Пётр цокнул языком, зарываясь лицом в спутанные после спарринга с Ахтырцевым кудри жены.
— Скорее они не подумают, что мы настолько наглые и отмороженные. — заметил он. — Это так же беспроигрышно, как списывать на первой парте. Сидишь у препода под прицелом и катаешь в наглую.
— Ты что списывал? — ахнул Эраст, сам не зная чему изумлен больше: тому, что муж списывал или тому, что охотился, загубил жизнь белочки и был этому рад.

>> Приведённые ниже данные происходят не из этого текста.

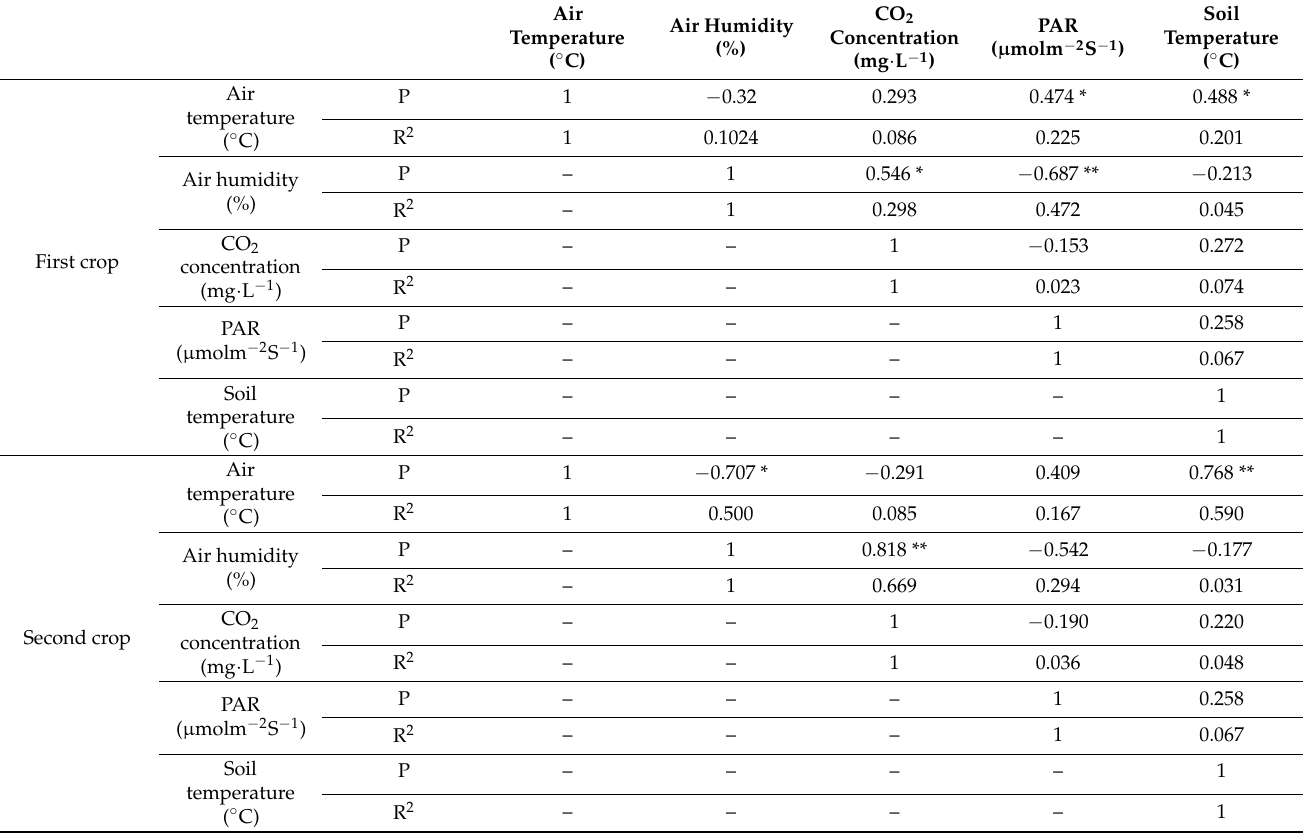
Table 10. Analysis of correlation coefficient of greenhouse environment under light conversion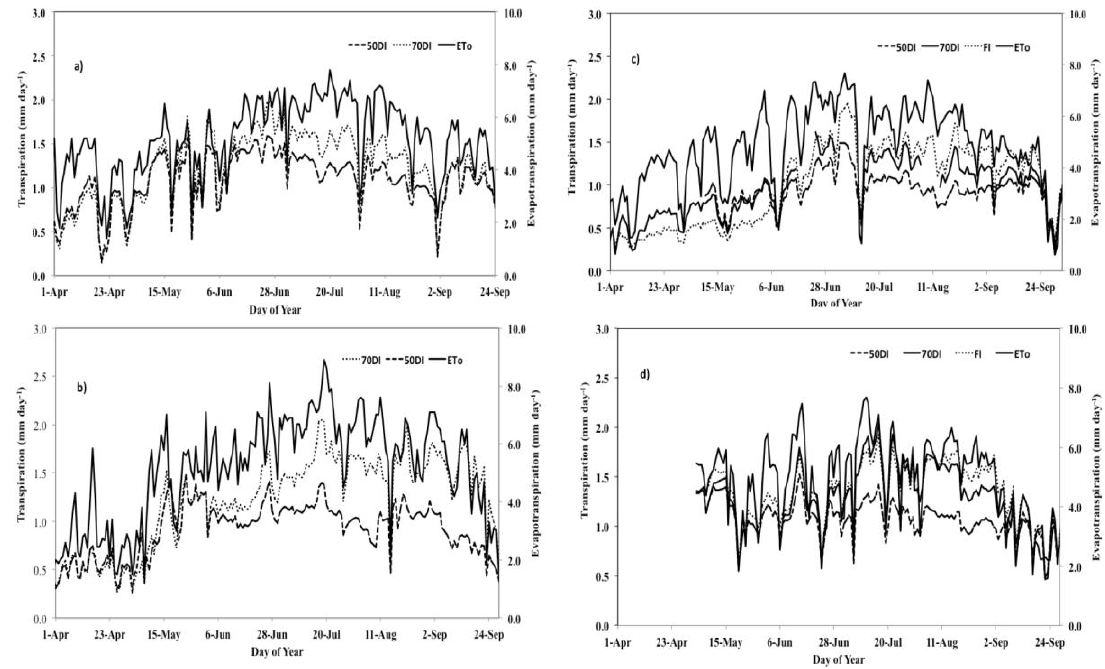
Figure 2. Daily evapotranspiration (ETo) and transpiration rates obtained from sap flow measurements for full irrigation (FI), 70% deficit irrigation (70DI), and 50% deficit irrigation (50DI) regimes applied to olive orchards: ( a ) 2011, deficit irrigation (DI) treatments; ( b ) 2012, DI treatments; ( c ) 2013, all irrigation treatments; ( d ) 2014, all irrigation treatments.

— Списывал. — кивнул Пётр. — В гимназии на Законе Божьем. Ну не реально всех пассажиров Ноевского круиза запомнить. Я вообще в начале написал, что на остров высадился один лев. Один очень очень толстый лев. Который, ступив на землю, сказал что круиз был так себе, но мясное ассорти отменное.
Эраст прыснул, едва успев прикрыть рот. Не хватало только плеваться.
— Боже, Петя! Ты невыносим! Ты знаешь об этом?
Кокорин расплылся в довольной ухмылке.
— Еще как знаю.
— Поэтому я и люблю тебя. А теперь показывай описи, страна должна знать своих героев с телефонами Белла.
Медленно, видимо силясь поверить в то, что услышал, Кокорин расстегнул жакет, выпростал из брюк рубашку и достал наконец из укрытия описи.
— Прости, если они немного пропотели. — неловко пробормотал он.
Эраст, кажется, не заметил пропотели они или нет. Признаться, когда муж начал вот так запросто раздеваться в отчем кабинете, мысли чиновника особых поручений вообще уплыли совсем в другое море.
— А? — тряхнул головой он, несколько бессмысленно глядя на записи.
— Вот, говорю, — ткнул пальцем в нужную строчку студент. — Вот характеристики товаров, вот адреса получателей.
— Джеральд Канингем, заместитель директора в приюте «У леди Эстер». Улица Чистопрудная двенадцать. Это, надо полагать, его рабочий адрес. — прочитал Эраст.
Итак, гипотеза подтвердилась. Шеф связан с Канингемом, Канингем с приютом леди Эстер, а леди Эстер с приютом должна была получить Петины деньги в обмен на его жизнь. Видимо почувствовав весь ужас ситуации, Фандорин обвил мужа за пояс, утыкаясь лицом в неряшливо выпущенную из штанов рубашку мужа. Живого мужа. Пока.
— Эй, душа моя, ну ты чего? — погладил его по голове Кокорин. — Опять носом хлюпать? Ёлки палки, какой тебе театр! Платков не напасешься. Меня никто уже у тебя не заберет, расслабься. Ну будет, будет. Ты лучше глянь, кто вторым идет. Не леди Эстер, нет. Всё веселее, там сам шеф жандармов!
Эраст разом вздрогнул, резко разворачиваясь и моргая, будто надеясь, что Петя очитался. Но нет. Все так. Лаврентий Аркадьевич Мизинов, генерал-адьютант.
— П-Петя, — только и смог выдавить из себя Фандорин. — Все плохо, очень очень плохо.
— Вовсе нет, котёнок, — подмигнул супруге Кокорин. — Я еще ни разу в жизни не беседовал с генерал-адьютантом по телефону. Да вообще ни с каким генералом. Как можно упустить такой шанс?
— Ты с ума сошел! — мгновенно пришел в чувство от возмущения Фандорин. — Пётр! Мы просто сходим ко мне на работу, положим вещи и уйдем, слышишь? Если ты что-нибудь выкинешь, я неделю с тобой говорить не буду! Две! Ты понял?
— Ну сексом то мы заниматься будем?
— ПЕТЯ!
Кокорин расхохотался ловко перехватывая оба тонких запястья жены со сжатыми в кулачки ладонями, которыми, вероятно, его собирались поколотить.
— Нет, ну какой ты горячий, когда в бешенстве, а, — не мог не отметить Пётр. — Слушай, а давай проверим стол на крепкость? Ну и заодно будет депозит, а то вдруг я все-таки что-нибудь выкину, и ты претворишь угрозу в жизнь?
— Пётр Александрович, у нас с вами на все про всё от силы полчаса, — чопорно отозвался Фандорин, пробуя отвернуться от мужниного хитрого прищура и неосмотрительно подставляя шею.
Кокорин раздумывать не стал:
— Мы все успеем, душа моя.
— Ну хоть дверь тогда закрой, — пробурчали со стола.